浸水するんですけど、、、:シーリングテープの劣化には注意
レインウエアを長く使う場合撥水性は徐々に衰えますが、基本水は通さないので浸水はないはずです。
「えー、でも濡れるよ」
という人は
「シーリングテープという縫い目に沿って貼ってある裏地のテープ」
がダメになってしまったりします。
このシーリングテープは接着剤を使って貼り直すことで補修できます。
乾燥して帰ってきたレインウエアの裏地をよく眺めてみてください。
パリパリとシーリングテープが剥がれてしまっているところはありませんか?
ここは入念に補修すべきところ。
見落としがちです。
接着剤がうまく付かなかったら?
シーリングテープは長くつながっているので
一部がはがれると連鎖的に周りがはがれやすくなります。
接着剤での補修が追っつかないことも
そんな時は強力なダクトテープで一網打尽に押さえてしまうのもアリです。
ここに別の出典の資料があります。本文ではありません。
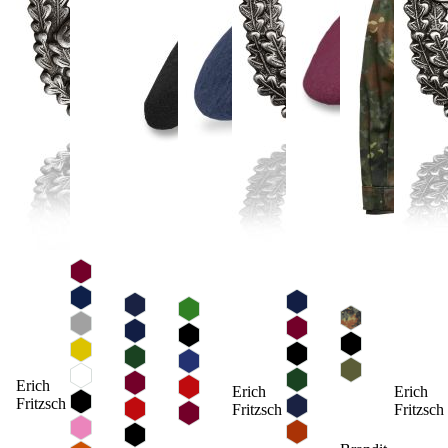
Erich
Erich
Erich
Fritzsch
Fritzsch
Fritzsch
むしろ効果高いかも。
出典:amazon
まとめ
いかかがでしたか?
今回は
「登山用レインウエア(雨具)は使ったら洗うべし、洗剤はエマールでオーケー」
についてご紹介しました。
登山用レインウエア(雨具)の洗濯は
- 使って汚れたら必ず行うべし
- 撥水性回復のために熱処理(撥水処理)にも気を配る
- 無蛍光の洗剤(エマールなど)を使用
- コインランドリーの乾燥機で熱を加えて乾燥させると確実ではないがラク
- 乾いたらシーリングテープの劣化をチェック
レインウェア(雨具)は乾燥させておかないと劣化してしまいますから、「使ったら洗う」を定番化しておいた方が無難ですね。
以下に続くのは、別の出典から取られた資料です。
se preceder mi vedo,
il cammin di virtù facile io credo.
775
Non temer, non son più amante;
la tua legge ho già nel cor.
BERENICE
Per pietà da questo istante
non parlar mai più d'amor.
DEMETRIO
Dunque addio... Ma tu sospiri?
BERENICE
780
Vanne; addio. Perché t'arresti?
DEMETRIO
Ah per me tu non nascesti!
最初に洗うまではちょっと躊躇してしまうかもしれませんが、「汚れは落とすべし」ですから思い切って洗濯機に放り込んでしまいましょう(ファスナーは閉じた方がいいです)。
雨はイヤですけど、キレイなレインウェアを着れば少しは気持ちも晴れるかも、、、
ん?、山で雨が降ってきて、ちょーくせーレインウェアはよく考えたら最悪じゃないですか、、、やっぱり洗うのが正解です。